There are few things more annoying than trying to connect to Wi-Fi and failing, or thinking you’re connected only to lose connection randomly. Despite our advances in mobile technology throughout the last decade, Wi-Fi remains a problem. We want it to work, but whenever too many people start using it, data tends to jam up. Edgewater thinks it has solved this. A couple days ago, the company unveiled WiFi3, a new technology that can drastically improve the performance of Wi-Fi routers and hotspots on large and small scales — no changes to our devices are required. It just works.
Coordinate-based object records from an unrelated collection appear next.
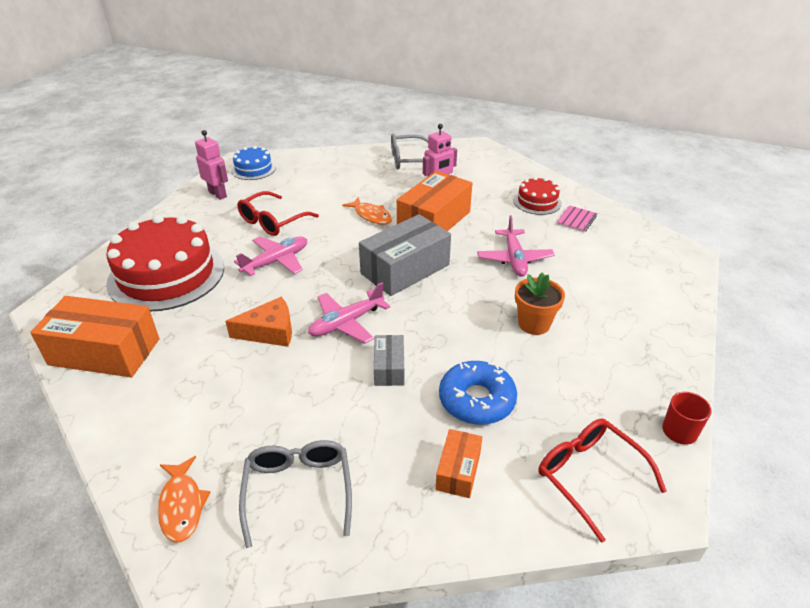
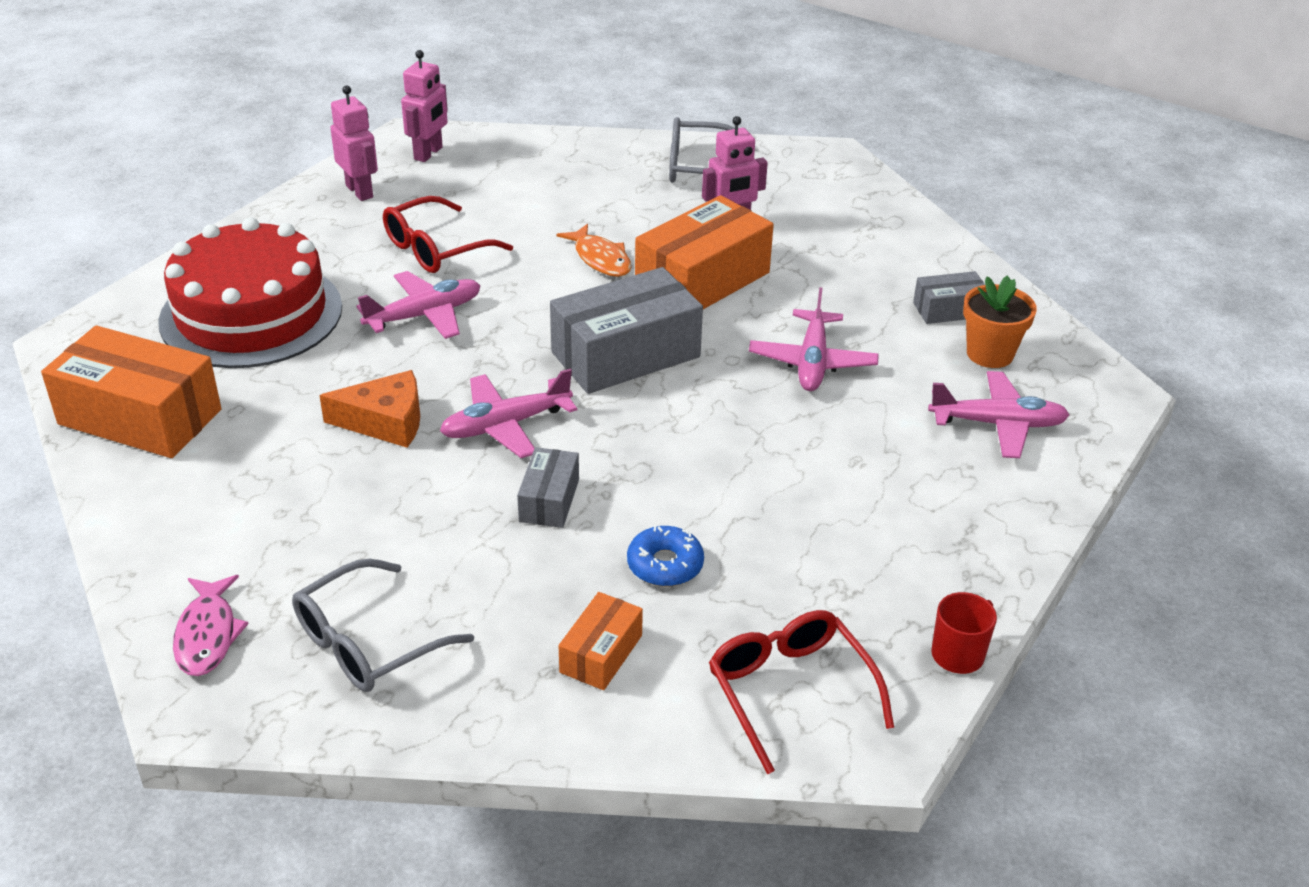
camera: 10 degrees right, 0 degrees up
orange fish [158,456,211,542] -> pink fish [173,575,249,676]
blue cake [231,146,276,180] -> pink robot [401,50,448,162]
grey glasses [239,440,352,548] -> grey glasses turned 135 degrees counterclockwise [292,559,474,692]
blue donut [439,361,517,425] -> blue donut [627,526,704,586], size x0.65
red cake [514,177,562,215] -> none
orange flower pot [515,272,565,335] -> orange flower pot moved to [963,275,1037,368]
pink notebook [556,205,597,233] -> grey box [913,271,985,324]
none -> pink plane [928,371,1069,458]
Normal Wi-Fi provides service to every device on a network through a single channel on the 2.4GHz or 5.0GHz wireless bands (typically only one at a time). This works great when you have one or two devices, but as soon as you get a bunch of devices competing for time and data, things start to get messy. Added to the problem is the tendency of multiple Wi-Fi routers to actually hurt the signal of one another and make things worse, rather than better (two routers should be better than one, right?). If you’ve ever tried to use public Wi-Fi in an airport or park, you’ve probably experienced this problem. As a journalist, obtaining reliable Wi-Fi at trade shows and events is often a futile affair — there are just too many other journalists competing for limited wireless space. Those who live in a city are likely dealing with a lot of Wi-Fi interference from their neighbors as well. WiFi3 appears to solve almost all of these problems.
Here’s how WiFi3 works: Representatives at CTIA 2012 told us that the technology eases Wi-Fi congestion by splitting the 2.4GHz (or 5GHz) channel into three separate channels, and routing information intelligently across these three separate channels. This means that your devices will compete less for bandwidth. And if things get really hairy, WiFi3 is even capable of splitting each of those three channels into four more, creating 12 open pathways for data. Interference is solved as well. Edgewater says that its routers can work together to form “mesh networks,” each working on different channels to avoid interference and create a stronger overall network.
The technology sounds fantastic. Sadly, Edgewater doesn’t want to license it yet. Instead, it is first keeping the technology proprietary so that it can sell its own routers and products. Hopefully this will change soon. While we may see benefit if we step into public Wi-Fi hotspots or corporate hotspots controlled by Edgewater’s WiFi3 equipment, it would benefit everyone if all wireless modems and routers came with this technology built in. Hopefully Edgewater will license its tech soon. It would be great if Wi-Fi was usable and reliable in areas with lots of devices.